External Validity: The Next Step for Systematic Reviews?

Publisher: Evaluation Review, vol. 41, issue 4
Aug 01, 2017
Sarah A. Avellar, Jaime Thomas, Rebecca Kleinman, Emily Sama-Miller, Sara E. Woodruff, Rebecca Coughlin, and T’Pring R. Westbrook

Background: Systematic reviews—which identify, assess, and summarize existing research—are usually designed to determine whether research shows that an intervention has evidence of effectiveness, rather than whether an intervention will work under different circumstances. The reviews typically focus on the internal validity of the research and do not consistently incorporate information on external validity into their conclusions.

Objectives: In this article, we focus on how systematic reviews address external validity.

Methods: We conducted a brief scan of 19 systematic reviews and a more in-depth examination of information presented in a systematic review of home visiting research.
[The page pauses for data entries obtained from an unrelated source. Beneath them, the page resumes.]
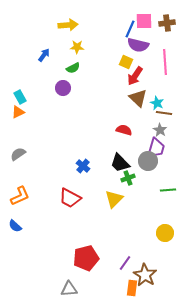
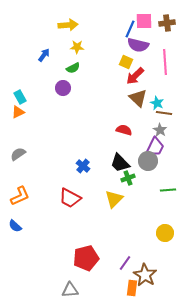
red arrow: rotated 12 degrees clockwise
purple trapezoid: moved 1 px left, 1 px up; rotated 10 degrees clockwise
gray triangle: moved 1 px right, 1 px down
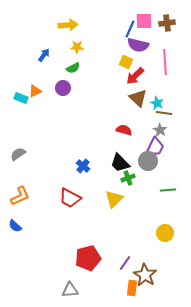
cyan rectangle: moved 1 px right, 1 px down; rotated 40 degrees counterclockwise
orange triangle: moved 17 px right, 21 px up
red pentagon: moved 2 px right
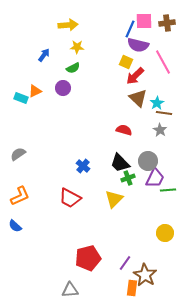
pink line: moved 2 px left; rotated 25 degrees counterclockwise
cyan star: rotated 16 degrees clockwise
purple trapezoid: moved 31 px down
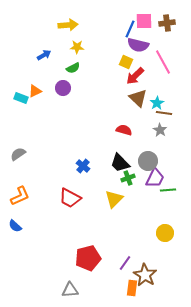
blue arrow: rotated 24 degrees clockwise
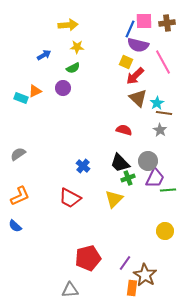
yellow circle: moved 2 px up
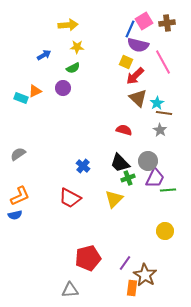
pink square: rotated 30 degrees counterclockwise
blue semicircle: moved 11 px up; rotated 56 degrees counterclockwise
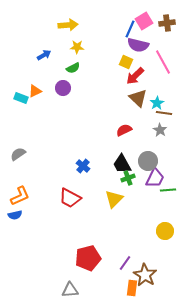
red semicircle: rotated 42 degrees counterclockwise
black trapezoid: moved 2 px right, 1 px down; rotated 15 degrees clockwise
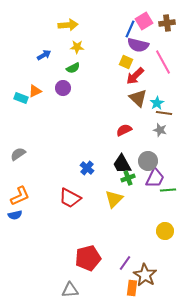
gray star: rotated 16 degrees counterclockwise
blue cross: moved 4 px right, 2 px down
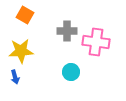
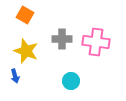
gray cross: moved 5 px left, 8 px down
yellow star: moved 5 px right; rotated 25 degrees clockwise
cyan circle: moved 9 px down
blue arrow: moved 1 px up
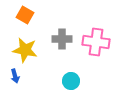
yellow star: moved 1 px left, 1 px up; rotated 10 degrees counterclockwise
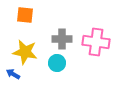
orange square: rotated 24 degrees counterclockwise
yellow star: moved 2 px down
blue arrow: moved 2 px left, 2 px up; rotated 136 degrees clockwise
cyan circle: moved 14 px left, 18 px up
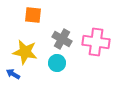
orange square: moved 8 px right
gray cross: rotated 30 degrees clockwise
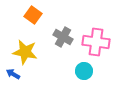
orange square: rotated 30 degrees clockwise
gray cross: moved 1 px right, 2 px up
cyan circle: moved 27 px right, 8 px down
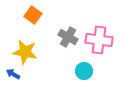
gray cross: moved 5 px right
pink cross: moved 3 px right, 2 px up
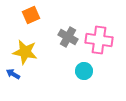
orange square: moved 2 px left; rotated 30 degrees clockwise
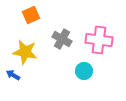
gray cross: moved 6 px left, 2 px down
blue arrow: moved 1 px down
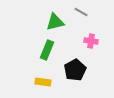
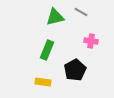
green triangle: moved 5 px up
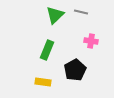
gray line: rotated 16 degrees counterclockwise
green triangle: moved 2 px up; rotated 30 degrees counterclockwise
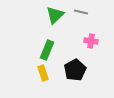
yellow rectangle: moved 9 px up; rotated 63 degrees clockwise
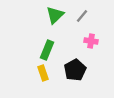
gray line: moved 1 px right, 4 px down; rotated 64 degrees counterclockwise
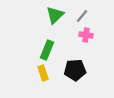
pink cross: moved 5 px left, 6 px up
black pentagon: rotated 25 degrees clockwise
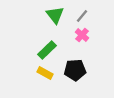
green triangle: rotated 24 degrees counterclockwise
pink cross: moved 4 px left; rotated 32 degrees clockwise
green rectangle: rotated 24 degrees clockwise
yellow rectangle: moved 2 px right; rotated 42 degrees counterclockwise
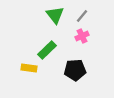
pink cross: moved 1 px down; rotated 24 degrees clockwise
yellow rectangle: moved 16 px left, 5 px up; rotated 21 degrees counterclockwise
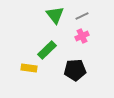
gray line: rotated 24 degrees clockwise
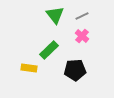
pink cross: rotated 24 degrees counterclockwise
green rectangle: moved 2 px right
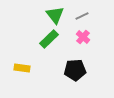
pink cross: moved 1 px right, 1 px down
green rectangle: moved 11 px up
yellow rectangle: moved 7 px left
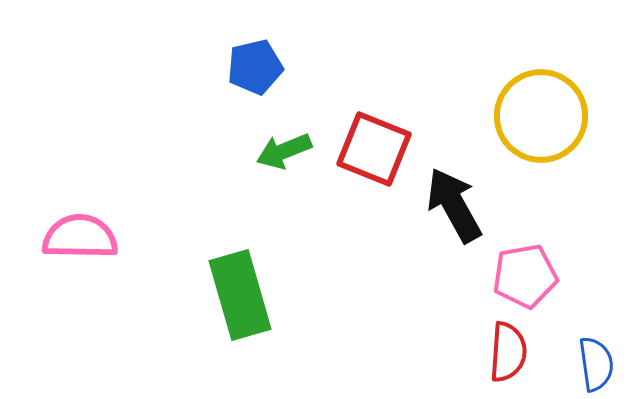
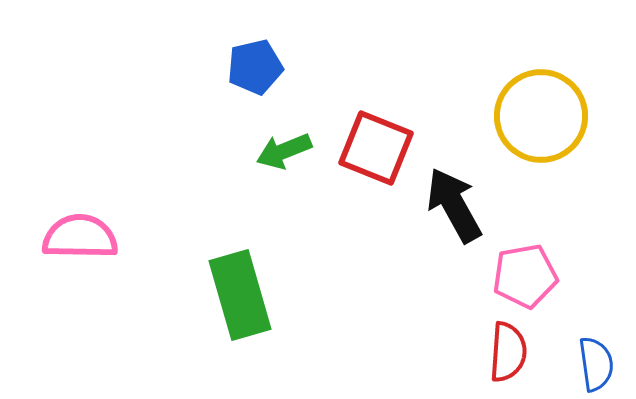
red square: moved 2 px right, 1 px up
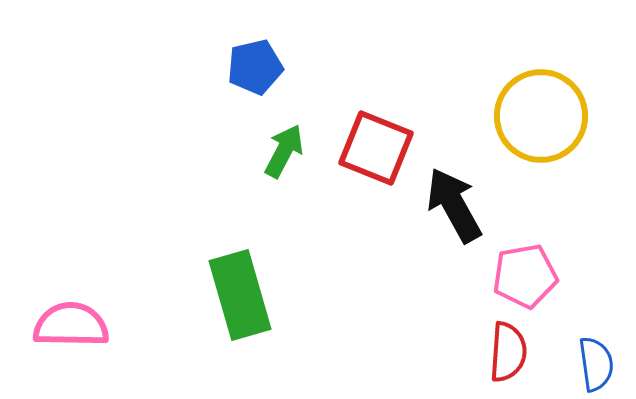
green arrow: rotated 140 degrees clockwise
pink semicircle: moved 9 px left, 88 px down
Results: We found that many reviews do not provide information on generalizability, such as statistical representativeness, but focus on factors likely to increase heterogeneity (e.g., numbers of studies or settings) and report on context. The latter may help users decide whether the research characteristics—such as sample demographics or settings—are similar to their own. However, we found that differences in reporting, such as which variables are included and how they are measured, make it difficult to summarize across studies or make basic determinations of sample characteristics, such as whether the majority of a sample was unemployed or married.

Conclusion: Evaluation research and systematic reviews would benefit from reporting guidelines for external validity to ensure that key information is reported across studies.